届けられた6枚の写真




題名:届けられた6枚の写真
原題:In The Lake of The Moon (1988)
作者:David L. Lindsey
訳者:山本光伸
発行:新潮文庫 1996.3.1 初版
価格:\720



 翻訳の順番がめちゃくちゃなのが本当に残念。『悪魔が目をとじるまで』以外の本書を含む5作がどれも、スチュアート・ヘイドンという特異な刑事のシリーズのものでありながら、そのヘイドンの物語をないがしろにされたこのシリーズのランダムな邦訳ぶりは、熱烈な読者としては本当に残念でならないのだ。

 というわけでこの作品は、『拷問と暗殺』に継ぐハズだった。昨年翻訳され衝撃を与えた『狂気の果て』に先んずるはずだった。この辺りシリーズ中でもかなり重要な時期に値するのだが、邦訳はこのような順序となってしまった。

 もっともこうした順序を無視しても、シリーズを感じさせない、それぞれ独立した物語として十分に貫禄のある作品群と言えるのがリンジーの世界なのだとも言えよう。

 時にエンターテインメントと言うより、ドストエフスキー辺りの純文学を読んでいるのではないかと錯覚させるほどに精緻な筆力は、この作家が英文学を専門に学んできたという背景と無縁ではないと思う。凝りに凝った文体と構成、凝りに凝った人物描写、国や町の描写。だからこそ確かな物語がこの上を疾走する。

 重く味わい深い小説なんだが、毎回手を替え品を替え、読者を引きずり込むこのシリーズ。今回は、ヘイドンという個人にとことん関わってくる事件とうことで、サイコパスと言えるであろう犯罪者を相手取りながらも、興味の尽きないストーリー展開になっている。ヘイドンという刑事に興味を持てる人には、シリーズ中でもかなり重要な作品であろう。
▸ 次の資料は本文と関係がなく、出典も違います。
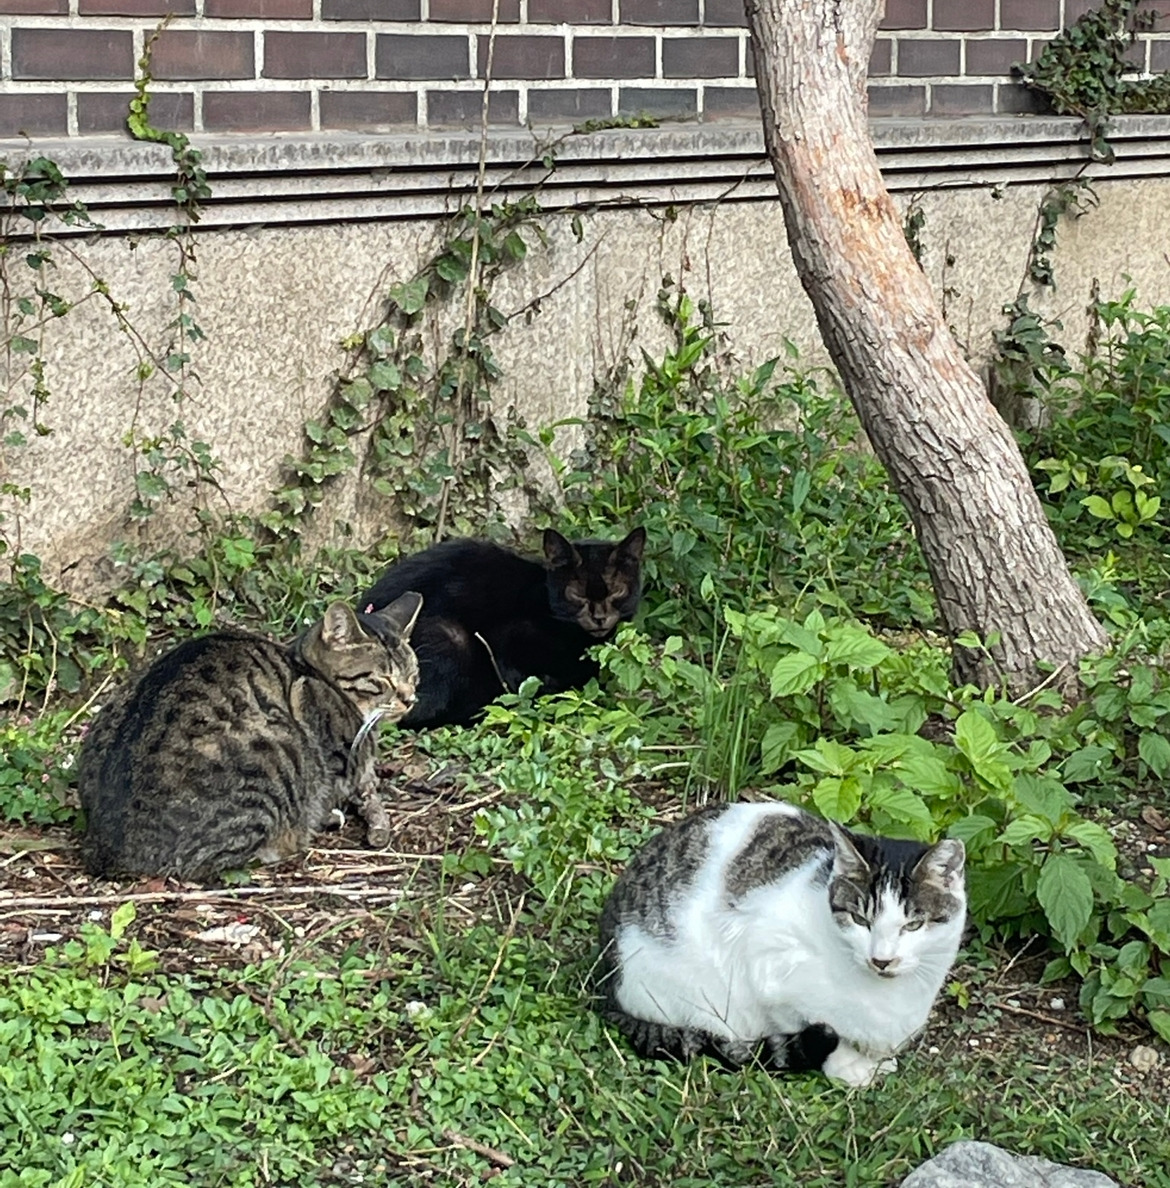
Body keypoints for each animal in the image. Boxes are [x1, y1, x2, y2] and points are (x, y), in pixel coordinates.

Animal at [79, 595, 422, 882]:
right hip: (275, 752)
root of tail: (112, 851)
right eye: (383, 678)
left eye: (414, 674)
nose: (410, 699)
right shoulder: (334, 763)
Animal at [596, 800, 966, 1087]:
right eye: (861, 920)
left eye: (913, 925)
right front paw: (848, 1065)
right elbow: (818, 1029)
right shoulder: (767, 969)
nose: (882, 960)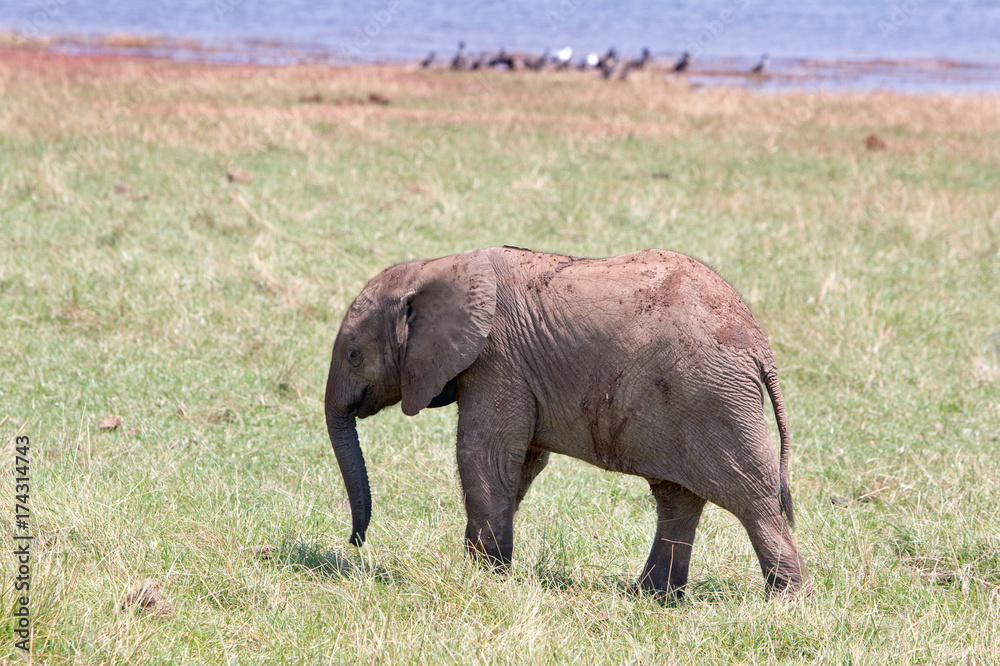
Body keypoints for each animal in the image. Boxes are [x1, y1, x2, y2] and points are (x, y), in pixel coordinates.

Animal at [324, 246, 809, 598]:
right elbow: (520, 462)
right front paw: (488, 568)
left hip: (713, 398)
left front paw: (483, 576)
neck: (436, 267)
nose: (354, 542)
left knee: (752, 498)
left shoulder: (497, 358)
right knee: (678, 499)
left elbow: (485, 453)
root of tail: (759, 345)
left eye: (354, 355)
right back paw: (650, 597)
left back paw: (784, 601)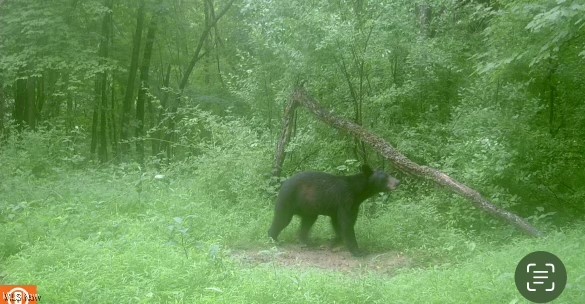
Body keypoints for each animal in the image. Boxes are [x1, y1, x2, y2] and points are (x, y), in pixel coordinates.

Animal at [266, 165, 400, 255]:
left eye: (389, 174)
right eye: (385, 177)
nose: (398, 182)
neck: (358, 192)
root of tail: (284, 183)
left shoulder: (348, 206)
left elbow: (339, 223)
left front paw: (333, 242)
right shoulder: (345, 200)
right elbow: (346, 223)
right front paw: (358, 252)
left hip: (309, 209)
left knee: (307, 222)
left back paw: (306, 241)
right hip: (288, 199)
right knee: (282, 218)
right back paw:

『狂気の果て』はその一途さで魅了したが、この作品は同じくヒューストンを離れ、メキシコという中米の異郷を舞台としながらも、あくまでヘイドンに強く強く関わってくるところで、ぼくを惹きつけた。

 邦訳の順序を呪いながらも、こういう作家が未だに文庫でどんどん読めるという状況は、ぼくに脅威と幸運とを痛切に感じさせてくれるものなのである。